Extrait source:
Pas de préférence linguistique pour un poste à la Confédération

Les offres d'emploi à la Confédération ne doivent pas privilégier une langue nationale plutôt qu'une autre. Le Conseil des Etats a tacitement adopté une motion du Tessinois Fabio Abate en ce sens.

"Il faut s'assurer que les différentes cultures linguistiques sont effectivement ensemble sur le lieu de travail", a remarqué le sénateur libéral-radical. Des mises au cours mentionnant explicitement la maîtrise parfaite du français et de l'allemand et passive de l'anglais sont discriminatoires.

L'italien, troisième langue nationale, est en effet complètement oublié et l'administration fédérale ne respecte donc pas les dispositions concernant le plurilinguisme.

"La situation inquiétante, car même si dans l'administration en général la proportion linguistique est respectée, il y a encore de grandes différences dans certains départements et offices", a souligné Didier Berberat (PS/NE).

Deux langues actives

Fabio Abate suggère donc quelques modifications afin de remédier à ces lacunes. Actuellement, pour travailler à la Confédération, il faut maîtriser deux langues nationales de façon active et une troisième de façon passive. Il ne faudrait pas préciser lesquelles.

Par ailleurs, les candidats de minorités linguistiques sous-représentées dans un département devraient être privilégiés par rapport à d'autres, a-t-il argumenté.

Le Conseil fédéral, parfaitement d'accord, propose de standardiser les mises au concours, afin de respectant tant les langues minoritaires que les besoins de l'administration. Le Conseil national doit encore se prononcer.

Consigne: Reprenez le passage de l'article sur les langues à la Confédération en commençant à "Deux langues actives" et en terminant à "d'autres, a-t-il argumenté.", mais substituez "postulants" à "candidats".

Entrées présentées:
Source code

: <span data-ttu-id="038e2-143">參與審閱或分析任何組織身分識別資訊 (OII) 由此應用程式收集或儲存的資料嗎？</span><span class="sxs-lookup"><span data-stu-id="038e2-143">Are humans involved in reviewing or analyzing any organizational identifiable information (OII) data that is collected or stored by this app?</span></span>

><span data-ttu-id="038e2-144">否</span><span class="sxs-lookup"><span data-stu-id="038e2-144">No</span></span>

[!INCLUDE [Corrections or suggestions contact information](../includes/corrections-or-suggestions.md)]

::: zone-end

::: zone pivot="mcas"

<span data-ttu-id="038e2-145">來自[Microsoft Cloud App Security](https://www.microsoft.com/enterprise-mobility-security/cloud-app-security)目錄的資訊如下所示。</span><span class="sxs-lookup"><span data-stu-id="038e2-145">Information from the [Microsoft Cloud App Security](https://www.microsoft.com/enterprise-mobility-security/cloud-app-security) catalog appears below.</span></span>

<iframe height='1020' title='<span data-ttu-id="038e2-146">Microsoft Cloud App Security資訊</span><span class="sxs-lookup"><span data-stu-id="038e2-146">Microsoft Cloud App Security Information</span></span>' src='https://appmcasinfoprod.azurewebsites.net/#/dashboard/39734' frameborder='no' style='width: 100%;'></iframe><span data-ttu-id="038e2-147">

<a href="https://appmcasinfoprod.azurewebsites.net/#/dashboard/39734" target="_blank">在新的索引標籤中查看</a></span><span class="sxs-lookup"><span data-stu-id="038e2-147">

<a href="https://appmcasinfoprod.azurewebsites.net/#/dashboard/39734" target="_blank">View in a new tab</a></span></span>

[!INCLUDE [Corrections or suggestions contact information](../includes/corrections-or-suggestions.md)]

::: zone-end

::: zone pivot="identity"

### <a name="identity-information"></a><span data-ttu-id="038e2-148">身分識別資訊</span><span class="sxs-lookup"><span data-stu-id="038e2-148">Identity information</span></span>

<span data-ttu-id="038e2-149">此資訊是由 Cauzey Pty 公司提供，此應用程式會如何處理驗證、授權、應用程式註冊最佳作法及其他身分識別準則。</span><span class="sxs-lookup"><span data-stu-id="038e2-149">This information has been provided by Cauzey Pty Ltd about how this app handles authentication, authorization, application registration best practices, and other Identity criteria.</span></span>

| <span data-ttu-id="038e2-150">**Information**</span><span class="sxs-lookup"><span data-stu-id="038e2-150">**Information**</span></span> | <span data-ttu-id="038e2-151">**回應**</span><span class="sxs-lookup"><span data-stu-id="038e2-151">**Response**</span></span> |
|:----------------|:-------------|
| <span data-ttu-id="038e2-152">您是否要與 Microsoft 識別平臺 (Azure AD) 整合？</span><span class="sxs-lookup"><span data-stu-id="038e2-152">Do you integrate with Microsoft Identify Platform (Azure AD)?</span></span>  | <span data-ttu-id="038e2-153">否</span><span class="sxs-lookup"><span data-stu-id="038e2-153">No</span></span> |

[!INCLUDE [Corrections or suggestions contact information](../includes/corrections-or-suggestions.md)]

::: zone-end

Zone de réponse:
Deux langues actives

Fabio Abate suggère donc quelques modifications afin de remédier à ces lacunes. Actuellement, pour travailler à la Confédération, il faut maîtriser deux langues nationales de façon active et une troisième de façon passive. Il ne faudrait pas préciser lesquelles.

Par ailleurs, les postulants de minorités linguistiques sous-représentées dans un département devraient être privilégiés par rapport à d'autres, a-t-il argumenté.